Acts committed on Halloween such as vandalism, he says, as well as glorifying death and demons, are in opposition to the fruit of the Holy Spirit.
He also encourages churches to hold church functions to counter Halloween -- possibly by celebrating Oct. 31 as Reformation Day. Popular legend has it that on that date, in 1517, Martin Luther nailed his 95 Theses to the door of the castle cathedral in Wittenberg, Germany, starting the Protestant Reformation.
Some local churches have taken the route of offering alternative celebrations for Halloween. Those include Florence Baptist Church at Mount Zion, which on Oct. 30 will hold its annual Florence Fun Fest.
The church is expecting 800 to 1,000 people to come for games, face paint, hayrides, a cakewalk, door prizes and candy, lead pastor Corey Abney said.
Children typically wear costumes for the event, he said, and the church doesn't screen those or publish a list of recommended costumes.
The church doesn't encourage any dark celebrations of Halloween, he said, but it also feels believers should participate in the community and make it holier.
"We're trying to celebrate (Halloween) in a way that honors the Lord, but also gives us leverage for the sake of impacting others," he said.
Some of the alternative Halloween celebrations that churches put on can get pretty scary.
For example, at the turn of the century, many churches created something called Hell House -- a vivid depiction of various "sins" and their eternal consequences.
The late Jerry Falwell, founder of the Moral Majority, was an early promoter of the concept in the late '70s, but it was advanced by the Rev. Keenan Roberts, who is now the senior pastor at New Destiny Christian Center in Thornton, Colorado. That church sells "Hell House Outreach" kits online.

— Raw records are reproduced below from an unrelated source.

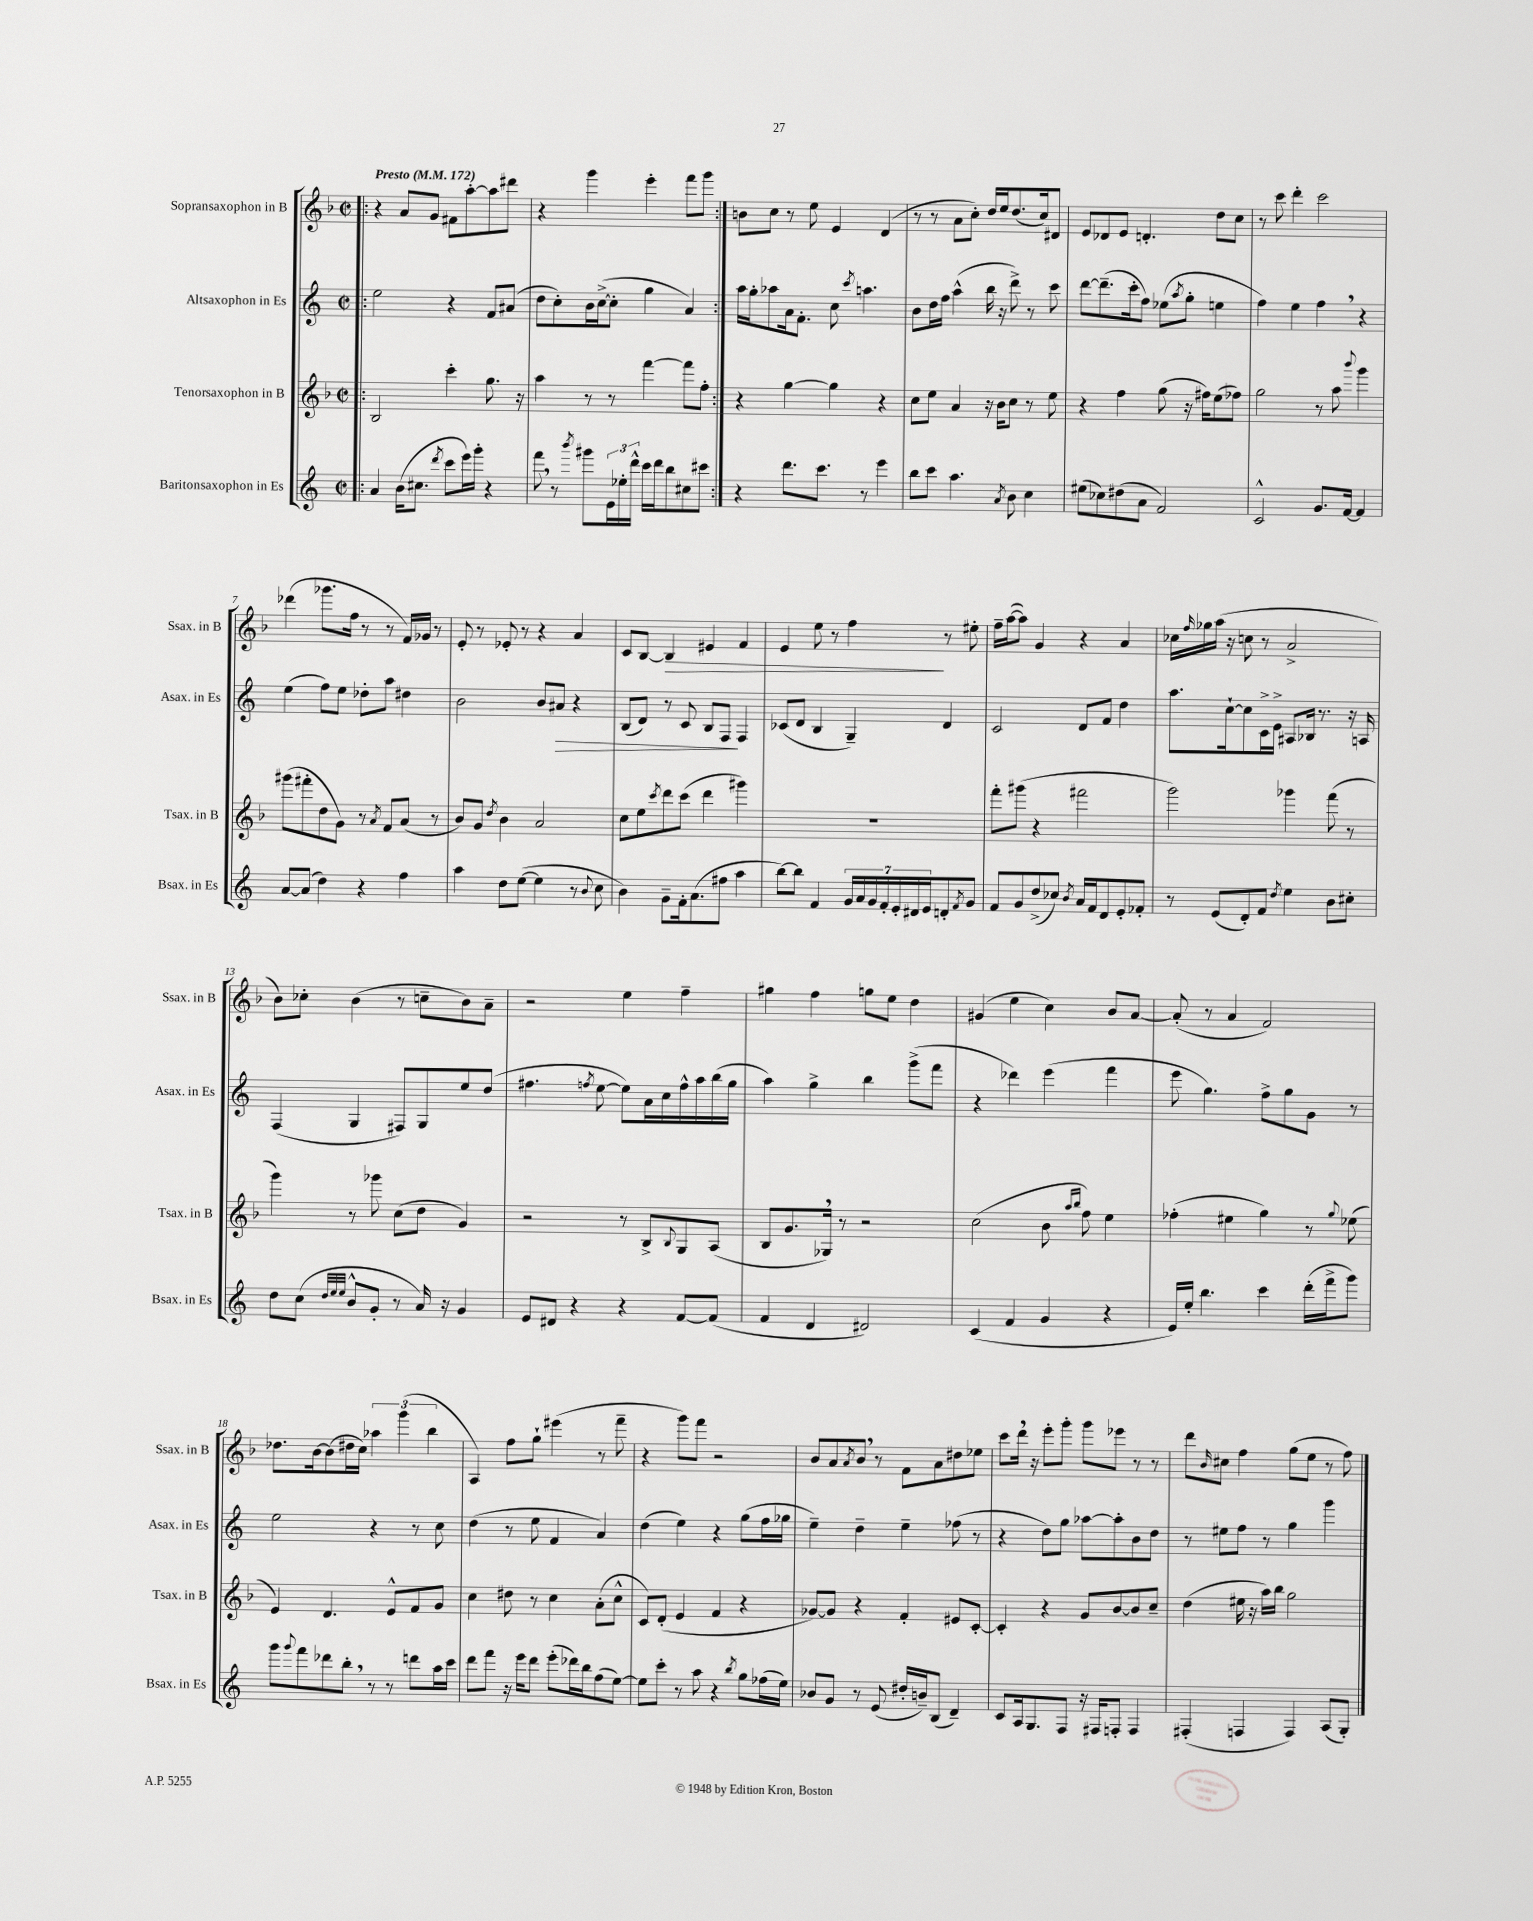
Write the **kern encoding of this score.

**kern	**kern	**kern	**kern
*staff4	*staff3	*staff2	*staff1
*clefG2	*clefG2	*clefG2	*clefG2
*k[]	*k[b-]	*k[]	*k[b-]
*M2/2	*M2/2	*M2/2	*M2/2
*met(c|)	*met(c|)	*met(c|)	*met(c|)
*MM172	*MM172	*MM172	*MM172
=!|:	=!|:	=!|:	=!|:
4a	2B-	2ee	4r
(16b	.	.	8a
8.cc#	.	.	.
.	.	.	8g
8qddd	.	.	.
8ccc	4ccc'	4r	8f#
16eee)	.	.	[8aa'
16ggg'	.	.	.
4r	8.gg	8f	8aa]
.	.	(8a#	8ddd#
.	16r	.	.
=	=	=	=
8fff	4aa	8dd	4r
8r	.	8cc')	.
8qbbb	.	.	.
8ggg#	8r	16b	4ggg
.	.	([16cc^	.
24e	8r	8cc']	.
24ee-'	.	.	.
24ddd^^	.	.	.
16ccc	[4fff	4gg	4eee'
16ddd	.	.	.
8bb	.	.	.
8cc#	8fff]	4a)	8fff
8ccc#	8ff'	.	8ggg
=:|!	=:|!	=:|!	=:|!
4r	4r	16aa	8b
.	.	16gg'	.
.	.	8aa-	8cc
8.ddd	[4gg	16a	8r
.	.	8.f'	.
.	.	.	8ee
8.ccc	.	.	.
.	4gg]	8cc	4e
.	.	8qccc	.
8r	.	4.aa	.
4eee	4r	.	(4d
=	=	=	=
8bb	8cc	8b	8r
8ccc	8ee	16dd	8r
.	.	16ff	.
4.aa	4a	(4aa^^	8a
.	.	.	8cc')
.	16r	16bb	16dd
.	16b-	16r	16ee
8qa	.	.	.
8b	8cc	8ddd^)	(8.dd
4cc	8r	8r	.
.	.	.	16cc)
.	8ee	8ccc	8d#
=	=	=	=
(8ee#	4r	[8ddd	8e
8cc-)	.	(8.ddd~]	8d-
(8dd#	4ff	.	8e
.	.	16ccc'	.
8a	.	8ff)	4.d'
2f)	(8gg	(8ee-	.
.	.	8qaa	.
.	16r	8gg'	.
.	16ff#)	.	.
.	(8ee	4ee	8dd
.	8ff-)	.	8cc
=	=	=	=
2c^^	2gg	4ff)	8r
.	.	.	8ccc
.	.	4ee	4ddd'
8.g	8r	4ff	2ccc
.	8aa	.	.
[16f	.	.	.
.	8qqbbb-	.	.
4f]	4ggg	4r	.
=	=	=	=
[8a	(8ggg#	(4ee	(4ddd-
(8a]	8fff#'	.	.
4dd)	8dd	8ff)	8.ggg-
.	8g)	8ee	.
.	.	.	16ff
4r	8r	8dd-'	8r
.	8qa	.	.
.	8f	8aa	8r
4ff	(8a	4dd#	16f)
.	.	.	16g-
.	8r	.	8r
=	=	=	=
4aa	8b-)	2b	8e'
.	8g	.	8r
.	8qdd	.	.
8dd	4b-	.	8e-'
([8ee	.	.	8r
4ee]	2a	8b	4r
.	.	8a#	.
8r	.	4r	4a
8qqb	.	.	.
8cc	.	.	.
=	=	=	=
4b)	8cc	(8B	8c
.	8ee	8d)	[8B-
.	8qccc	.	.
8g~	8ddd	8r	4B-]
16f'	(8ccc	8c	.
(8.a	.	.	.
.	4ddd	8B	4e#
8ff#	.	8F	.
4aa	4ggg#)	4F	4f
=	=	=	=
[8bb)	1r	(8c-	4e
8bb]	.	8d	.
4f	.	4B	8ee
.	.	.	8r
28g	.	4G~)	4ff
28a	.	.	.
28g	.	.	.
28f'	.	.	.
28e'	.	.	.
28d#	.	.	.
28e	.	.	.
8d'	.	4d	8r
8qf	.	.	.
8g	.	.	8ee#'
=	=	=	=
8f	8fff'	2c	16ff~
.	.	.	([16aa
8g	(8ggg#	.	8aa])
(8dd^	4r	.	4g
8cc-)	.	.	.
8qb	.	.	.
16a	2fff#	8d	4r
16f	.	.	.
8d	.	8f	.
8e'	.	4dd	4a
8f-'	.	.	.
=	=	=	=
8r	2ggg)	8.aa	16cc-
.	.	.	16qqff
.	.	.	16gg-
(8e	.	.	(16aa
.	.	[16cc`	16r
8d')	.	8cc]	8cc
8f	.	16c^	8r
.	.	16e^	.
8qdd	.	.	.
4ee	4ggg-	8A#	2a^
.	.	16B-	.
.	.	8.r	.
8b	(8fff	.	.
8cc#'	8r	16r	.
.	.	16A	.
=	=	=	=
8dd	4ggg)	(4F	8b-)
(8cc	.	.	8cc-'
32qqdd	.	.	.
32qqee	.	.	.
32qqee	.	.	.
8b^^	8r	4G	(4b-
8g'	8ggg-	.	.
8r	(8cc	8F#)	8r
16a)	8dd	8G	8cc~
16r	.	.	.
4g	4g)	8ee	8b-)
.	.	(8dd	8a~
=	=	=	=
8e	2r	4.ff#	2r
8d#	.	.	.
4r	.	.	.
.	.	8qff	.
.	.	[8ee	.
4r	8r	8ee])	4ee
.	8B-^	16a	.
.	.	16cc	.
.	8qqB-	.	.
[8f	8G	16ff^^	4ff~
.	.	16aa	.
(8f]	(8A	(16bb	.
.	.	16gg	.
=	=	=	=
4f	8B-	4aa)	4gg#
.	8.g	.	.
4d	.	4gg^	4ff
.	16G-)	.	.
.	8r	.	.
2d#)	2r	4bb	8gg
.	.	.	8ee
.	.	(8ggg^	4dd
.	.	8fff	.
=	=	=	=
(4c	(2cc	4r	(4g#
4f	.	4ddd-)	4ee
4g	8b-	(4eee	4cc)
.	16qqaa	.	.
.	16qqbb-	.	.
.	8ff)	.	.
4r	4ee	4fff	8b-
.	.	.	[8a
=	=	=	=
16e)	(4ff-'	8eee	(8a']
16ee'	.	.	.
4.bb	.	4.gg)	8r
.	4ee#	.	4a
4ccc	4gg)	8ff^	2f)
.	.	8gg	.
(16ddd'	8r	8g	.
16fff^	.	.	.
.	8qqgg	.	.
8ggg)	(8ee-	8r	.
=	=	=	=
8ggg	4e)	2ee	8.dd-
8qqggg	.	.	.
8fff	.	.	.
.	.	.	[16b-
8ddd-	4.d	.	(8b-]
8bb'	.	.	16dd#
.	.	.	16cc)
8r	.	4r	6aa-
8r	8e^^	.	.
.	.	.	(6ggg
8ddd	8f	8r	.
.	.	.	6bb-
16aa	8g	8cc	.
16ccc	.	.	.
=	=	=	=
8ddd	4cc	(4dd	4A)
8fff	.	.	.
16r	8dd#	8r	8ff
16eee	.	.	.
8ddd	8r	8ee	8gg`
(8eee'	4cc	4f	(4eee#
16ddd-)	.	.	.
16bb	.	.	.
(8ff	(8a'	4a)	8r
[8ee)	8cc^^	.	8fff~
=	=	=	=
8ee]	8c)	(4dd	4r
8ccc'	(8d'	.	.
8r	4e	4ee)	8ggg)
8aa	.	.	8fff
4r	4f	4r	2r
8qbb	.	.	.
8gg	4r	(8gg	.
(16ff-	.	16ff	.
16ee)	.	16gg-	.
=	=	=	=
8b-	[8g-)	4ee~)	8b-
8g	8g-]	.	8a
.	.	.	8qa
8r	4r	4dd~	8b-
(8e	.	.	8r
16dd#'	4f'	4ee~	8f
16b~)	.	.	.
(8B	.	.	8a
4d~)	8e#	(8ff-	8dd#
.	[8c'	8r	8ee-
=	=	=	=
8c	4c']	4r	8ccc
16A	.	.	16ddd
8.G	.	.	16r
.	4r	8dd)	8eee'
8F	.	8gg	8ggg'
16r	8g	[8aa-	8ggg
16F#	.	.	.
8F'	[8b-	8aa-']	8eee-
4F	8b-]	8b	8r
.	8cc~	8dd	8r
=	=	=	=
(4F#'	(4dd	8r	8ddd
.	.	.	16qqb-
.	.	8ee#	8cc#
4F	16ee#	8ff	4ff
.	16r	.	.
.	16aa)	8r	.
.	16bb-	.	.
4F)	2gg	4gg	(8gg
.	.	.	8ee
(8A	.	4ggg	8r
8G')	.	.	8ff)
==	==	==	==
*-	*-	*-	*-
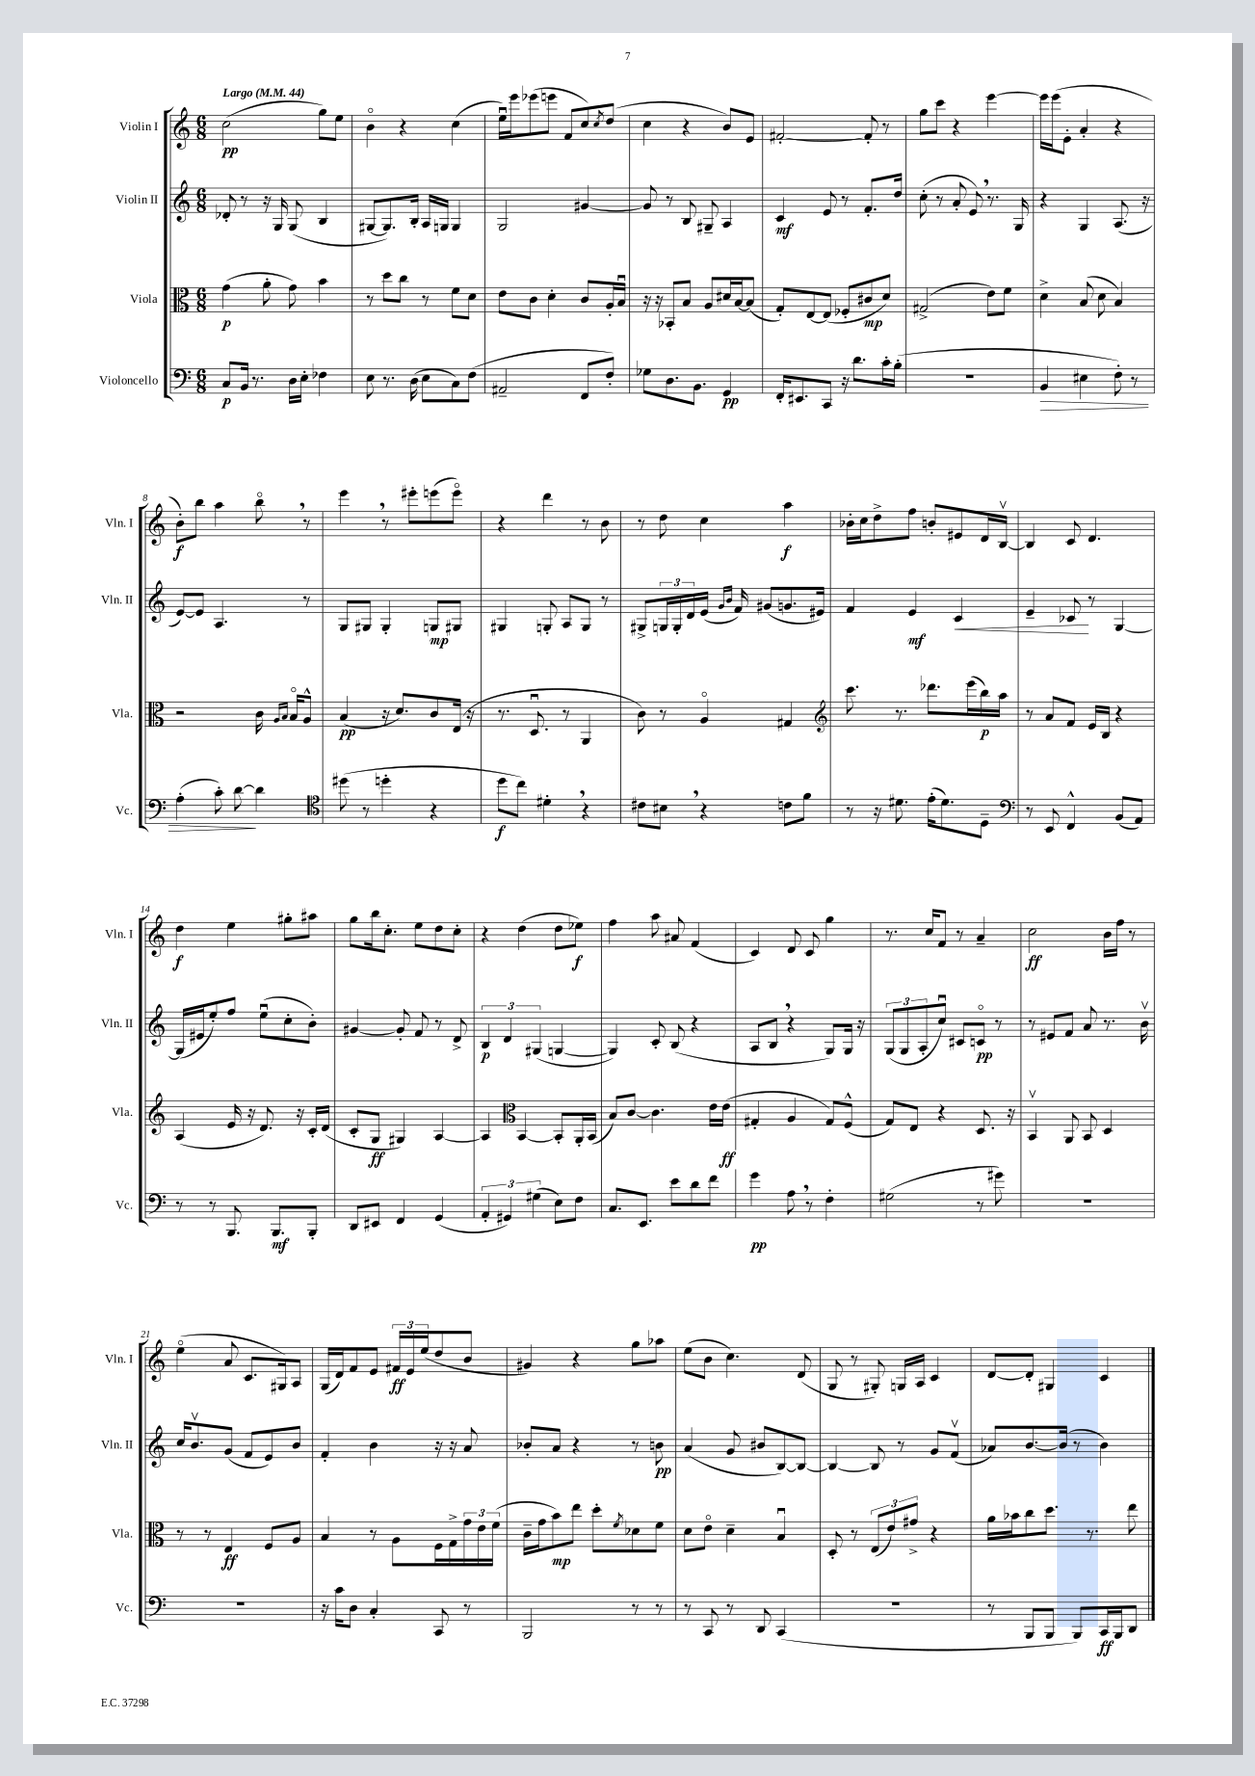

The first Hell House production -- and possibly the only one -- in the Tri-State area was believed to be the one put on by Kings Point Church of God in Hamilton Township in 1999 and 2000. It was criticized by local gay rights groups for depicting a gay man dying of AIDS.
A woman who answered the phone at the church this week said the church hasn't done another production since. A message for the pastor was not returned.
For several years in the early '00s, the youth of Bullitsburg Baptist Church in Boone County put on a milder version it called Reality House, in which visitors walked through rooms that depicted real-life problems such as school violence or anorexia.
Dan Scalf, the youth pastor at the time, said the point was to show everyone's need for Jesus and give them a low-pressure opportunity to become a Christian.
Jamie Thornsberry, the church's pastor for the past 18 months, isn't against this kind of production: He visited a "Judgement House" in Nashville where 500 people were saved, and that's great, he said.
"But you have to be careful about playing on people's emotions," he added.
The main reason the church stopped doing Reality House was for lack of members, Thornsberry said.
Back then, the church had about 300 regular attendees, he said, and now it has 50 to 60. A production like that requires a lot of personnel, he said.
Nowadays, the church does a harvest party instead, with a chili-cooking contest, a bonfire and candy for the children.
"We're not celebrating Halloween ... We're celebrating life," he said. "We're trying to give a safe alternative to some of the negativity in the world."